Von Heiko Schattauer
Neckar-Odenwald-Kreis. Eine harte Zeit durchlebt aktuell der Landrat des Neckar-Odenwald-Kreises, Achim Brötel. Der leidenschaftliche Grußwortredner hat derzeit kaum Möglichkeiten, seiner Leidenschaft nachzugehen, öffentliche Veranstaltungen, Präsentationen oder auch Pressetermine gibt es seit Ausbruch der Coronapandemie kaum. Im ausführlichen Gespräch mit der RNZ wird schnell klar, dass der 57-Jährige dennoch viel zu sagen hat. Nicht nur zu Corona, den Neckar-Odenwald-Kliniken und den kommenden Themen für den Kreis äußert sich Brötel – auch zu neuen Chancen, offener Kommunikation, alternativen Maßstäben oder unbefriedigenden Weichenstellungen.
Landrat Achim Brötel. Foto: BrinkmannErstes, weil immer noch prägendes Thema: Corona. Der Kreis hat sich vom halbwegs verschonten Rückzugsort zum Hotspot entwickelt. Inzwischen scheint sich die Lage wieder ein wenig beruhigt zu haben. Ohne ganz weit ausholen zu wollen: Wie schätzen sie die Situation und die kommenden Entwicklungen ein?
Eine dienstliche Glaskugel, mit der ich verlässlich in die Zukunft blicken könnte, habe ich nicht. Es kann aber gut sein, dass die besondere Abfolge von Feiertagen und Wochenenden zuletzt das tatsächliche Infektionsgeschehen nur zu einem Teil sichtbar werden lässt. In der Statistik werden ja nur die Fälle geführt, die aufgrund einer positiven Testung bekannt werden. Daneben gibt es aber natürlich immer auch ein Dunkelfeld. Vordergründig sinkende Positivzahlen müssen daher nicht zwangsläufig auf ein rückläufiges Infektionsgeschehen hindeuten. Auch das Dunkelfeld könnte gewachsen sein. Bis Ende dieser Woche sollten wir belastbare Zahlen haben. Dann sind auch die Testungen wieder in vollem Umfang angelaufen.
Mit Blick auf die letzten Monate: Hat man als Landkreisverwaltung die richtigen Entscheidungen (wenn nicht schon ohnehin von höherer Stelle abgenommen) getroffen?
Im Nachhinein ist man immer klüger. Das gilt aber nicht nur für die Landkreisverwaltung, sondern auch für jeden einzelnen sonst. Was uns das Leben wirklich schwer gemacht hat, waren die extrem kurzen Reaktionszeiten. Oft sind die neuen Vorgaben erst so kurzfristig bekannt geworden, dass kaum noch Zeit geblieben ist, um sie tatsächlich auf die örtlichen Gegebenheiten anzupassen. Trotzdem wüsste ich auch jetzt nichts, was wir grundlegend hätten anders machen sollen. Im Gegenteil: Ich bin sehr froh, dass unsere Kolleginnen und Kollegen im Landratsamt ein so hohes Maß an Flexibilität bewiesen haben.

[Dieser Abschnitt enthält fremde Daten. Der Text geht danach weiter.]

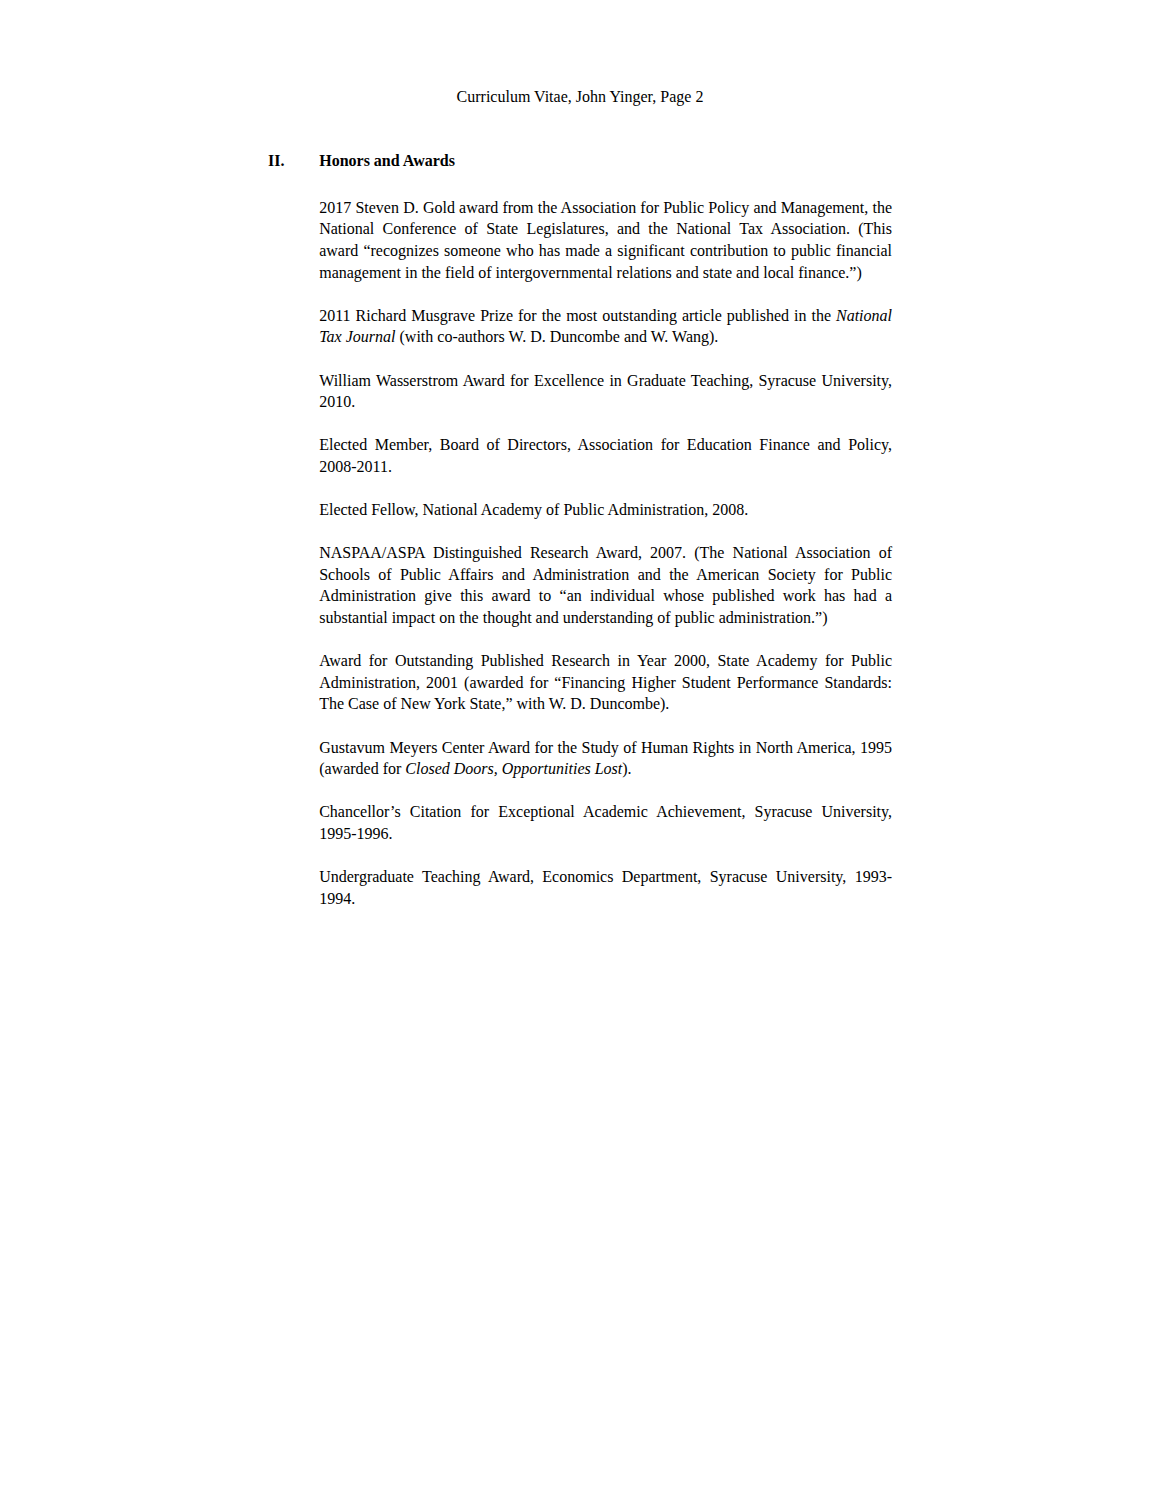Curriculum Vitae, John Yinger, Page 2
II. Honors and Awards
2017 Steven D. Gold award from the Association for Public Policy and Management, the National Conference of State Legislatures, and the National Tax Association. (This award “recognizes someone who has made a significant contribution to public financial management in the field of intergovernmental relations and state and local finance.”)
2011 Richard Musgrave Prize for the most outstanding article published in the National Tax Journal (with co-authors W. D. Duncombe and W. Wang).
William Wasserstrom Award for Excellence in Graduate Teaching, Syracuse University, 2010.
Elected Member, Board of Directors, Association for Education Finance and Policy, 2008-2011.
Elected Fellow, National Academy of Public Administration, 2008.
NASPAA/ASPA Distinguished Research Award, 2007. (The National Association of Schools of Public Affairs and Administration and the American Society for Public Administration give this award to “an individual whose published work has had a substantial impact on the thought and understanding of public administration.”)
Award for Outstanding Published Research in Year 2000, State Academy for Public Administration, 2001 (awarded for “Financing Higher Student Performance Standards: The Case of New York State,” with W. D. Duncombe).
Gustavum Meyers Center Award for the Study of Human Rights in North America, 1995 (awarded for Closed Doors, Opportunities Lost).
Chancellor’s Citation for Exceptional Academic Achievement, Syracuse University, 1995-1996.
Undergraduate Teaching Award, Economics Department, Syracuse University, 1993-1994.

Mancher sieht in der Krise auch eine gute Chance. Da ist von Rückbesinnung oder "Weniger ist mehr" die Rede. Haben wir als ländlicher Raum hier eine besondere Chance? Ja vielleicht sogar eine besondere Verpflichtung?
Der ländliche Raum ist historisch betrachtet immer besser durch Krisensituationen gekommen als die großen Zentren. Deshalb glaube ich in der Tat, dass das jetzt auch wieder so sein wird. Alles, was zu groß, zu teuer, zu unsicher und vielleicht auch zu dreckig ist, stößt die Menschen irgendwann ab. Insofern nehme ich schon ein Umdenken wahr. Eine intakte Umwelt, ein funktionierendes soziales Miteinander, ein lebendiges Ehrenamt und vieles andere mehr werden so zu echten Standortfaktoren. Aber: es gehört natürlich noch mehr dazu. Ein zukunftsorientiertes Schulsystem, eine gute Gesundheitsversorgung, ein leistungsfähiger ÖPNV und attraktive Arbeitsplätze, um nur einige Beispiele zu nennen. Dort müssen wir deshalb gezielt ansetzen. Von der guten Luft und der schönen Landschaft allein kann niemand leben. Aber: Qualität statt Quantität. Echt statt künstlich. Gemeinsam statt bloß nebeneinander. Das sind unsere Trumpfkarten. Für Leseratten habe ich dazu übrigens einen Tipp parat: Werner Bätzing, Das Landleben. Geschichte und Zukunft einer gefährdeten Lebensform (2020).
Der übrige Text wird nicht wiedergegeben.